Brother Billy is not the only international businessman in the Carter family. TIME has learned that the President's youngest son Jeff, 27, has worked since 1978 as a computer consultant and that his clients, at least one of whom has agreed to pay a six-figure fee, included the World Bank and the authoritarian government of the Philippines.

The shiest of the President's four children, Donnel Jeffrey Carter got involved in his little-known career while a student at George Washington University, where he graduated with honors in 1978 with a bachelor's degree in geography, specializing in computer cartography. The technique plots data, like the location of a city's low-income families, on maps as an aid to social workers and urban planners.

At George Washington, Jeff Carter became friendly with a computer instructor, Robert Mercready, now 55, who had just been hired by the university. Mercready had spent 16 years as a desk-bound intelligence analyst for the Defense Intelligence Agency. Mercready and Carter formed Computer Mapping Consultants, Inc. The business move was viewed as quite inappropriate by some of Mercready's colleagues at George Washington and he left the university.

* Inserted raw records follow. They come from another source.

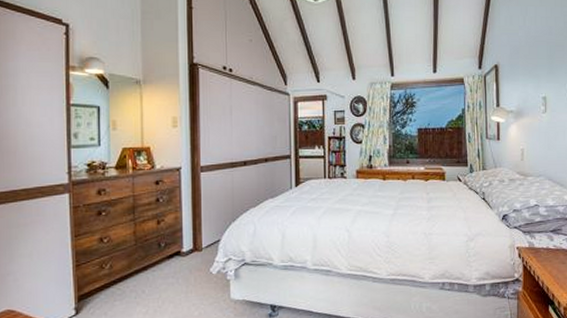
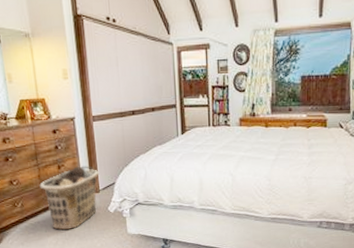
clothes hamper: none [134,221,203,297] -> present [39,166,99,230]

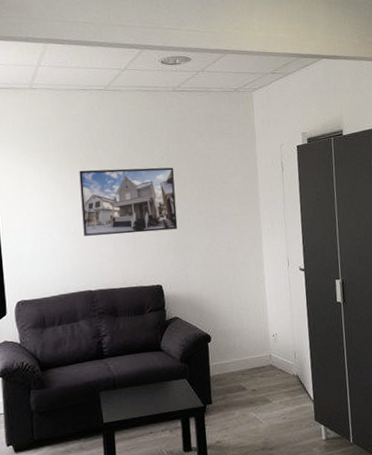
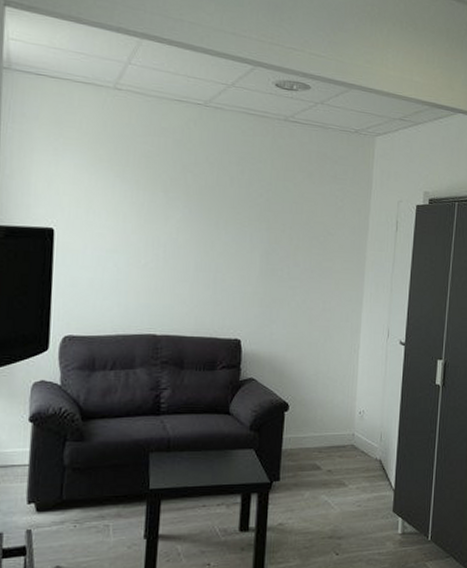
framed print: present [79,167,178,236] -> none [156,194,273,279]

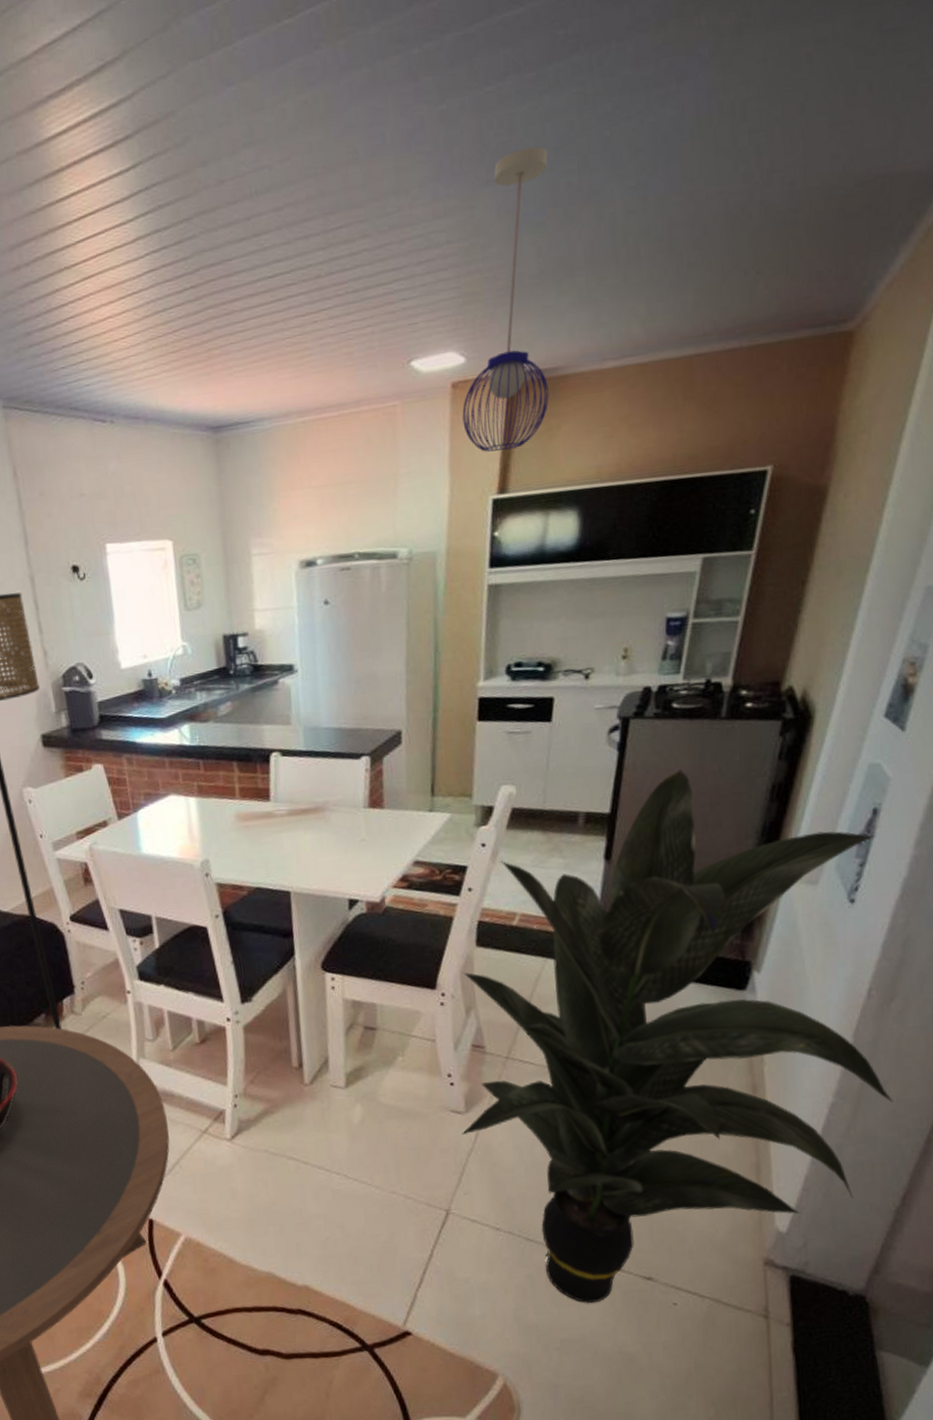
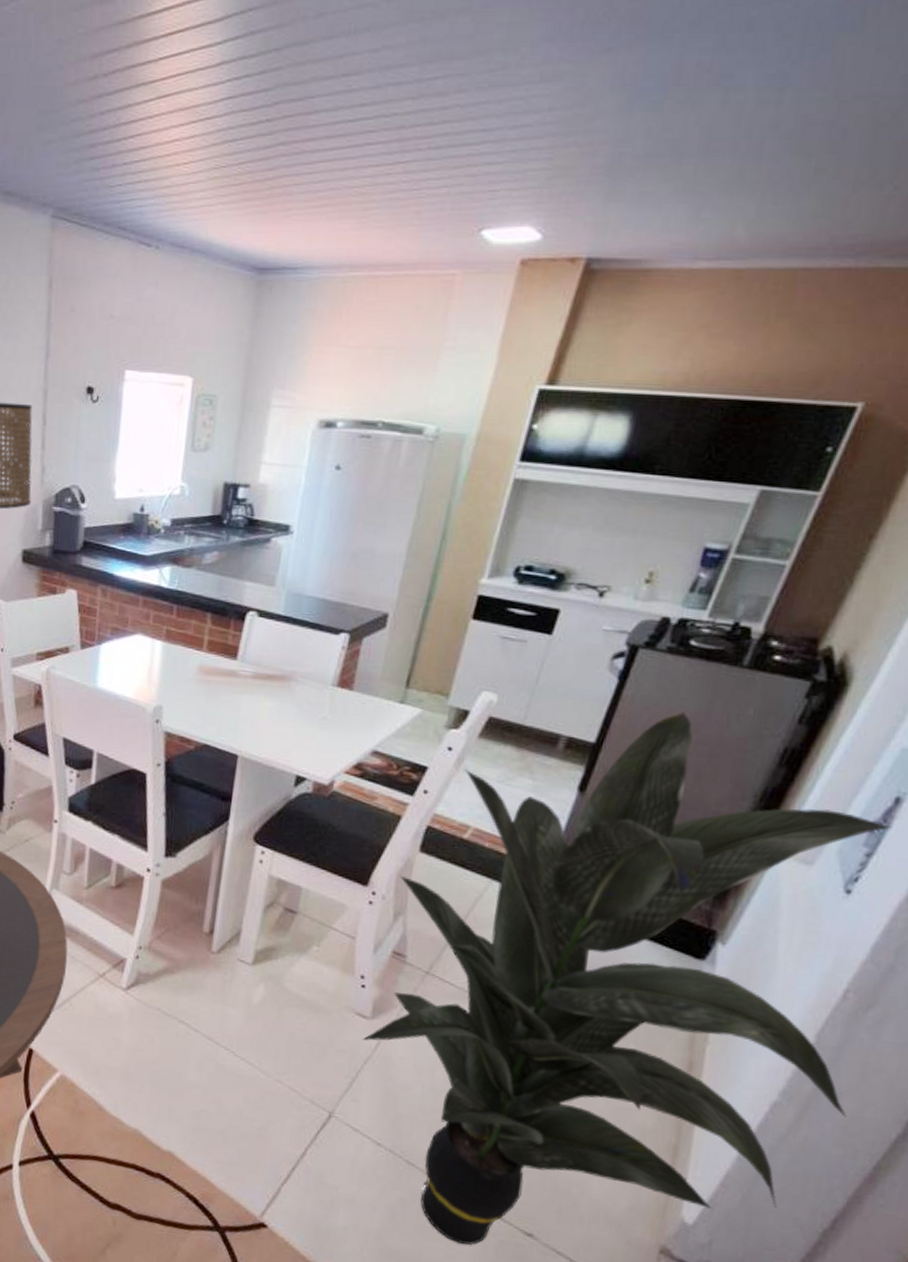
pendant light: present [462,146,549,452] -> none [524,17,682,339]

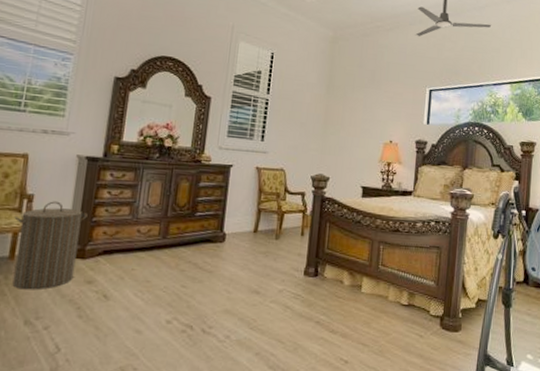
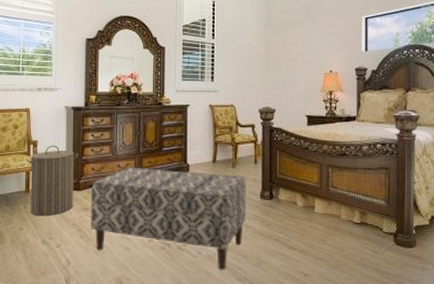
bench: none [93,233,290,357] -> present [91,167,246,270]

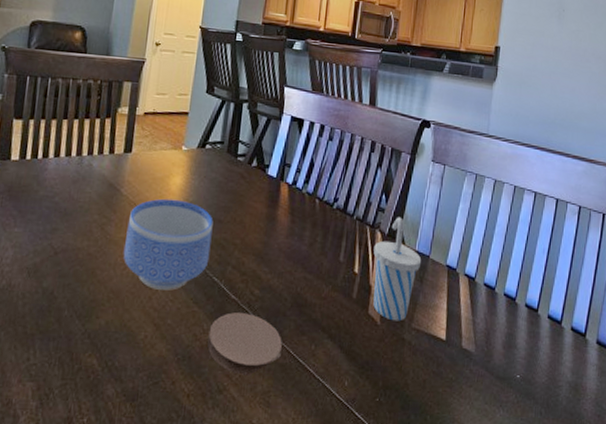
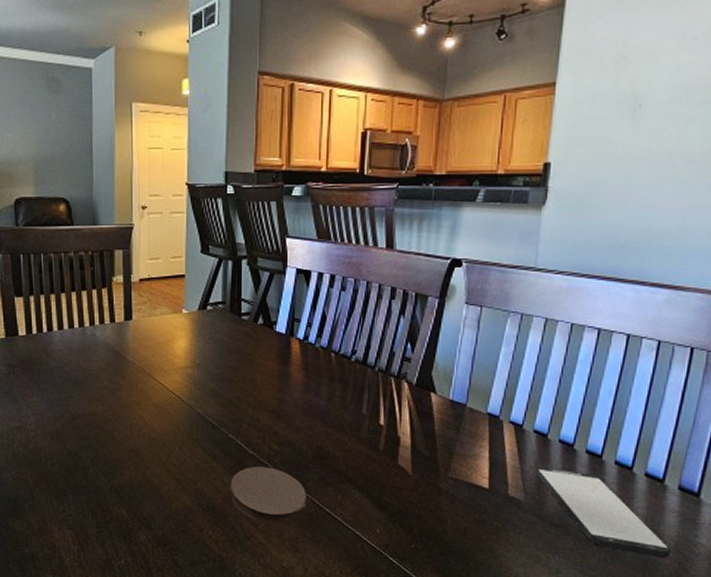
bowl: present [123,198,213,291] -> none [137,362,223,448]
cup: present [373,217,422,321] -> none [400,366,457,471]
smartphone: none [485,319,592,411] -> present [536,467,670,558]

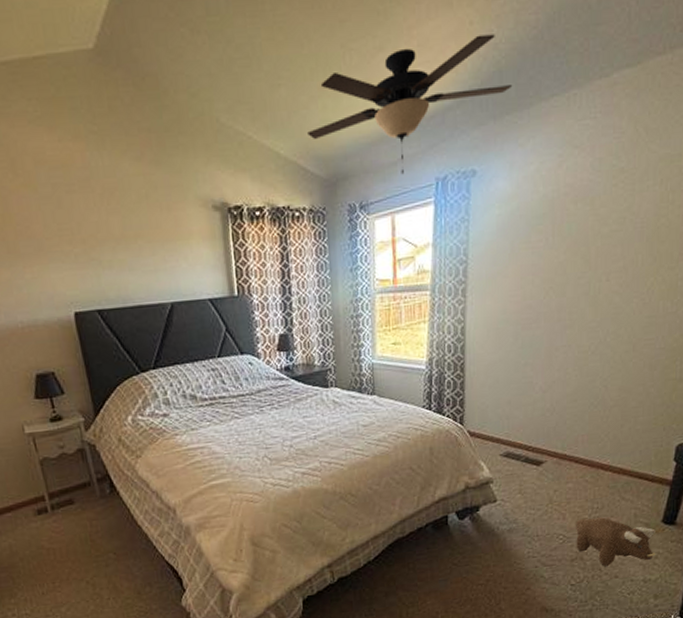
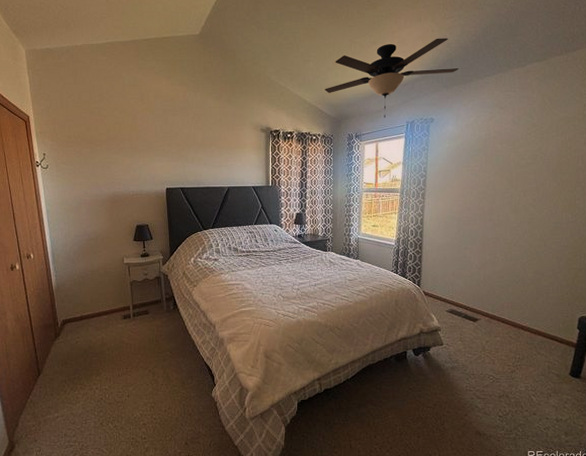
plush toy: present [576,517,656,566] -> none [503,366,566,404]

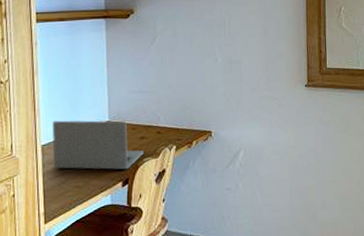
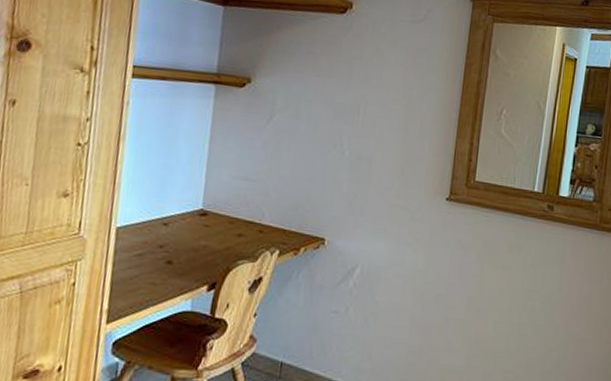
laptop: present [52,120,143,170] -> none [127,199,239,270]

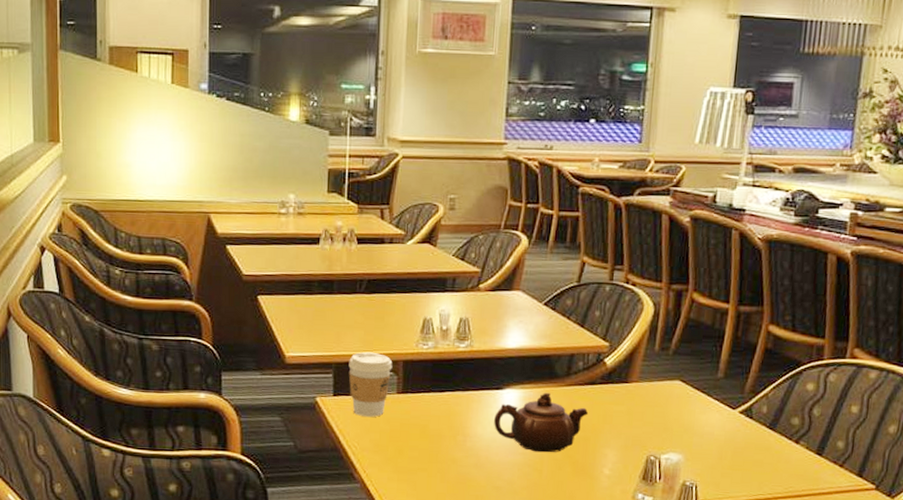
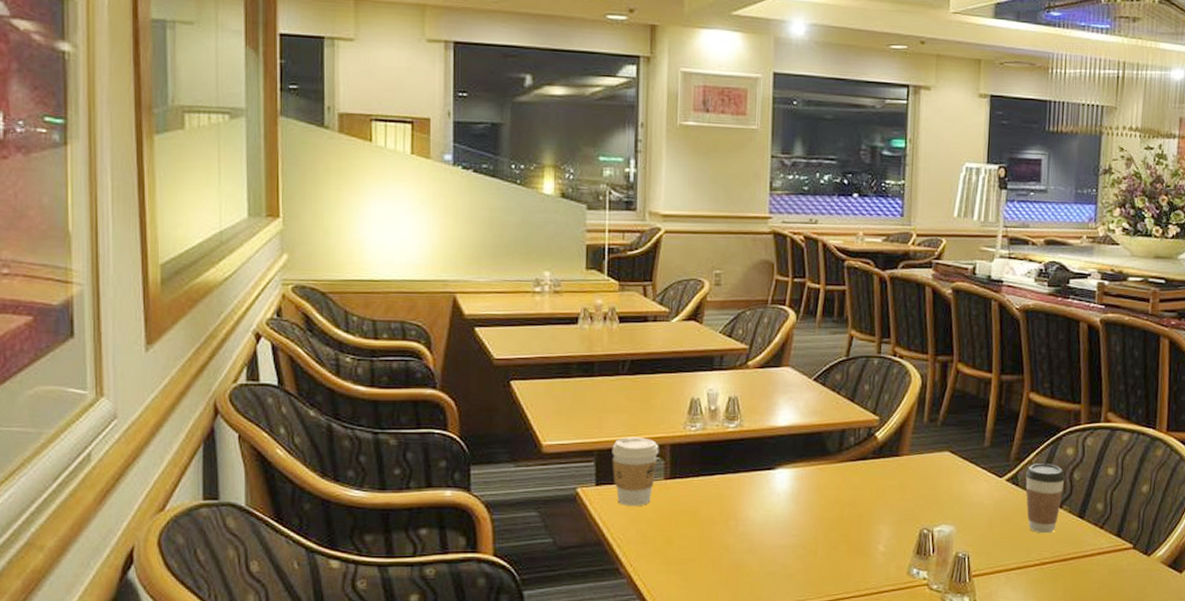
teapot: present [494,393,589,453] -> none [767,471,862,533]
coffee cup: none [760,397,804,468] -> present [1025,464,1065,534]

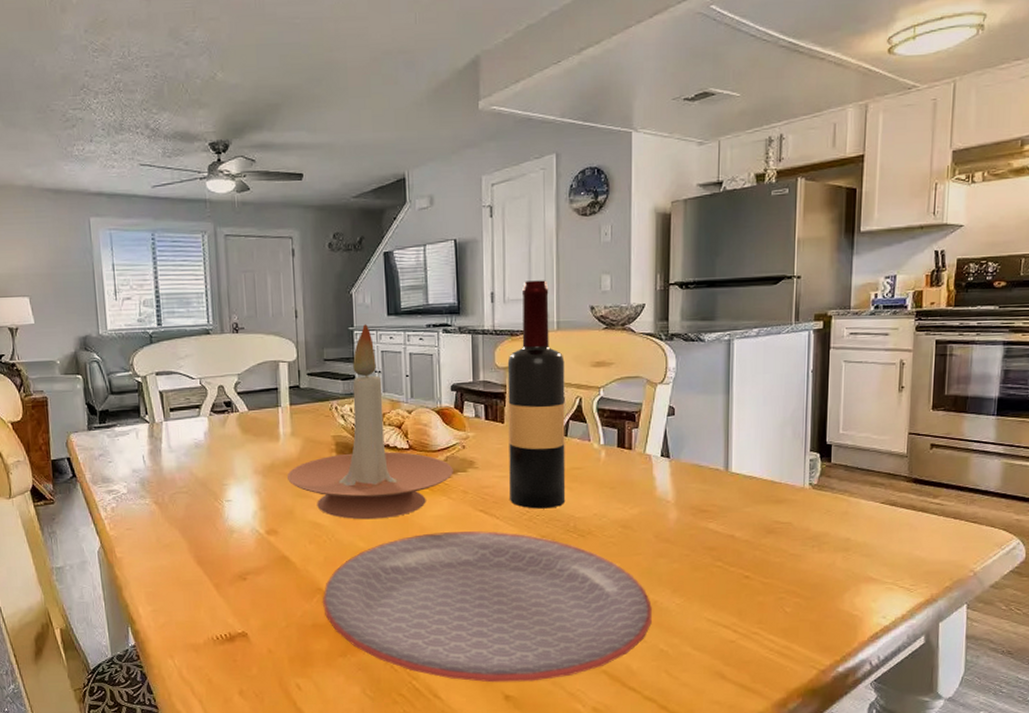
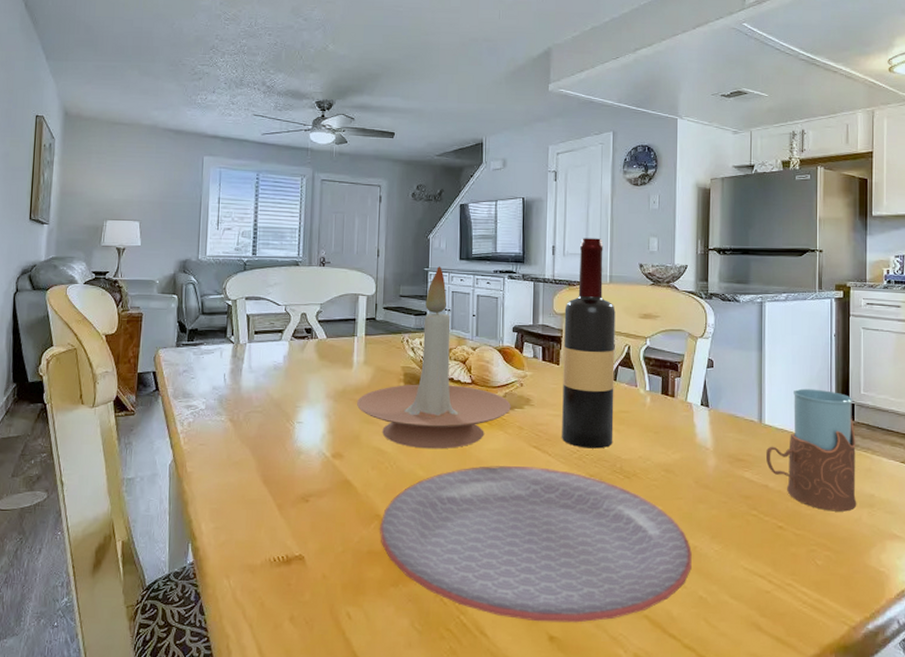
drinking glass: none [733,431,832,558] -> present [766,388,857,512]

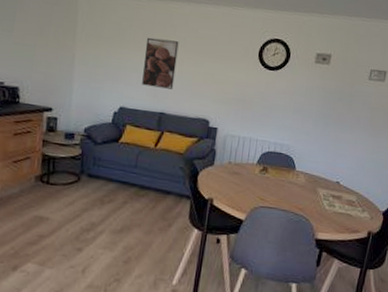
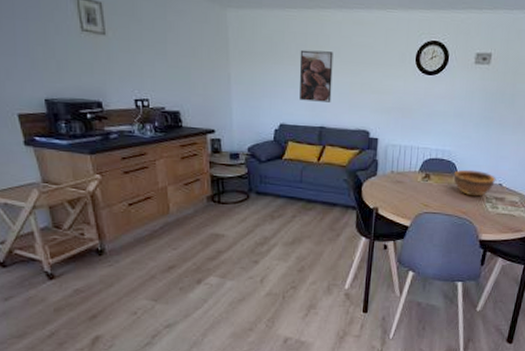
bowl: none [291,164,334,193] -> present [453,169,496,197]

By then, Mercready and Carter were working as consultants for the World Bank. In February 1978 the bank sent Mercready to Yugoslavia to advise the government on a highway planning project. In November the bank sent Mercready to Seoul to determine the best locations for twelve new wholesale marketplaces in the city. The World Bank paid the two-man company at a daily rate of $180 for Mercready and $150 for Carter, sums in line with normal consultant fees. The total payments were $6,600 in fiscal 1978, $19,766 in 1979 and $24,000 in 1980.

Then, in March of this year, things began looking up for Mercready and Carter. At Mercready's suggestion, the World Bank sent the partners (accompanied by Jeffs wife Annette) to Manila to make a study of solid-waste disposal in the city. The project, for which they were paid $10,000, was part of an ambitious slum rebuilding program that is the special cause of Imelda Marcos, wife of Strongman President Ferdinand Marcos.

President Carter approved his son's trip, according to Secret Service records. He also told the State Department that Jeff and Annette were to be considered ordinary citizens—they were not to be briefed in advance or given red-carpet treatment by the U.S. embassy in Manila. Nonetheless, the visit was hardly routine. Mercready, Jeff and Annette Carter were met at the airport by Marcos' younger daughter Irene. They paid a courtesy call on Imelda Marcos. Jeff and Annette also were guests at Imelda Marcos' lunch for Chinese Foreign Minister Huang Hua.

The Philippine government tried to use the visit as a means of improving its image. The pro-Marcos Daily Express quoted Jeff as saying: "Of course my father does not believe what is being written about the Philippines, but I think it would be best that they [his father and mother] come here and see your beautiful country." The White House had no comment to make on the quote.